Columbia University - Data Science Institute - FALL 2020 Capstone Project
Jinwoo Jung (jj2762@columbia.edu), Hojin Lee (hl3328@columbia.edu), Hyuk Joon Kwon (hk3084@columbia.edu), Matt Mackenzie (mbm2228@columbia.edu), Tae Yoon Lim (tl2968@columbia.edu)
Youtube Link: https://www.youtube.com/watch?v=hTtMzFsc-9A&feature=youtu.be
As the world gets more polarized, one of the biggest challenges we face hate speech. The harm of hate speech is an active area of research, and the general consensus in the recent literature is that hate speech tends to cause harm to societies. However, there was not much attention to the other side of the story: peace speech.
We were interested in whether peace speech could play a role in measuring and promoting more peaceful societies as some research suggests that peace speech is the DNA of peaceful societies. If the hypothesis is supported, we could develop techniques to understand, measure, and track the power of peace speech, which will guide us toward building and maintaining more robust and peaceful communities.
We will look into news articles from many different countries, analyze them using natural language processing (NLP) techniques, and study the relationship between the language used in the articles and the peacefulness of the country.
The data that our group is working on is the News on the Web (NOW) dataset from corpusdata.org. According to the source, the data is “composed of 11.2 billion words from web-based newspapers and magazines from 2010 to present times” from 20 countries.
The 20 countries are classifies into 3 groups for the purposes of this analysis.
Peaceful | Non-Peaceful | Neutral |
---|---|---|
Australia (AU) | Bangladesh (BD) | Ghana (GH) |
Canada (CA) | Kenya (KE) | Hong Kong (HK) |
Ireland (IE) | Nigeria (NG) | India (IN) |
New Zealand (NZ) | Pakistan (PK) | Jamaica (JM) |
Singapore (SG) | Tanzania (TZ) | Malaysia (MY) |
United Kingdom (GB) | South Africa (ZA) | |
Philippines (PH) | ||
Sri Lanka (LK) | ||
United States (US) |
The Reports folder contains our progress reports of the projects. We will be adding our final reports and poster as well towards the end of the semester.
The data folder contains multiple folders that housed the different forms of our data at different times.
original
contains teh full, non-processed data set separating into source files and text foldersraw
contains the full, non-processed data set, orgainzed in aCOUNTRY/PUBLUSHER/YEAR
folder format.sample_raw
contains the non-processed files that we sampled from the full data, orgainzed in aCOUNTRY/PUBLUSHER/YEAR
folder format.clean
contains the cleaned data in theCOUNTRY/PUBLUSHER/YEAR
folder format.
For size and privacy reasons, the data is not stored on GitHub, but the folder act as a template for how our scripts and notebooks work.
The lexicons folder contains 3 excel files with the original lexicons we had to work with.
There are a series of jupyter notebooks that are used to accomplish our analytical tasks.
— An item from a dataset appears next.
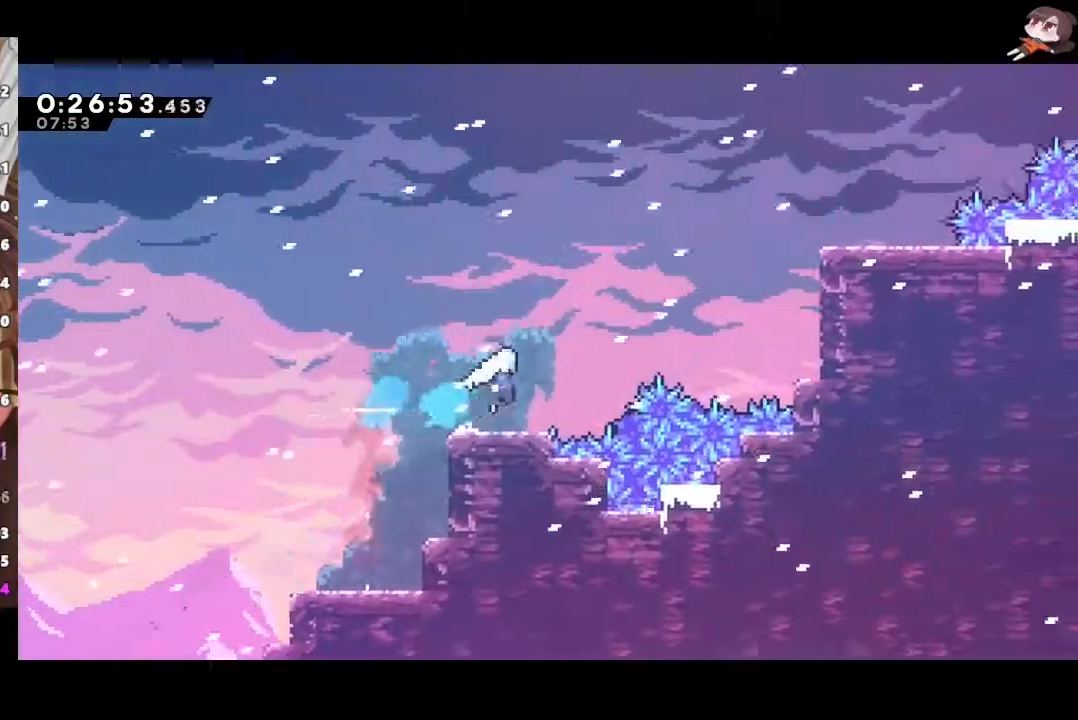
{"dt_ms": 500, "buttons": ["X", "R2"], "left_stick": "right", "right_stick": "center", "events": [[167, "X", "down"], [183, "A", "up"], [350, "X", "up"], [383, "left_stick", "right"], [433, "X", "down"]]}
Some important ones are listed below.
- "Clean Text Files - SAMPLE.ipynb" - This file acts as our way to reorganize the the 'original' data into the 'raw' format.
- "Export Sampled Data.ipynb" - This file creates a representative sample of our data for eaiser use
This folder contains smaller tasks that we needed to accomplish. Things like validating our sampling procedure, experimenting, and other random tasks.
The vis folder contains python and R notebooks for generating visualizations.
The utils folder contains a python module of useful functions to be reused. The tests folder contains unit tests (using python's unittest library) for the utility functions.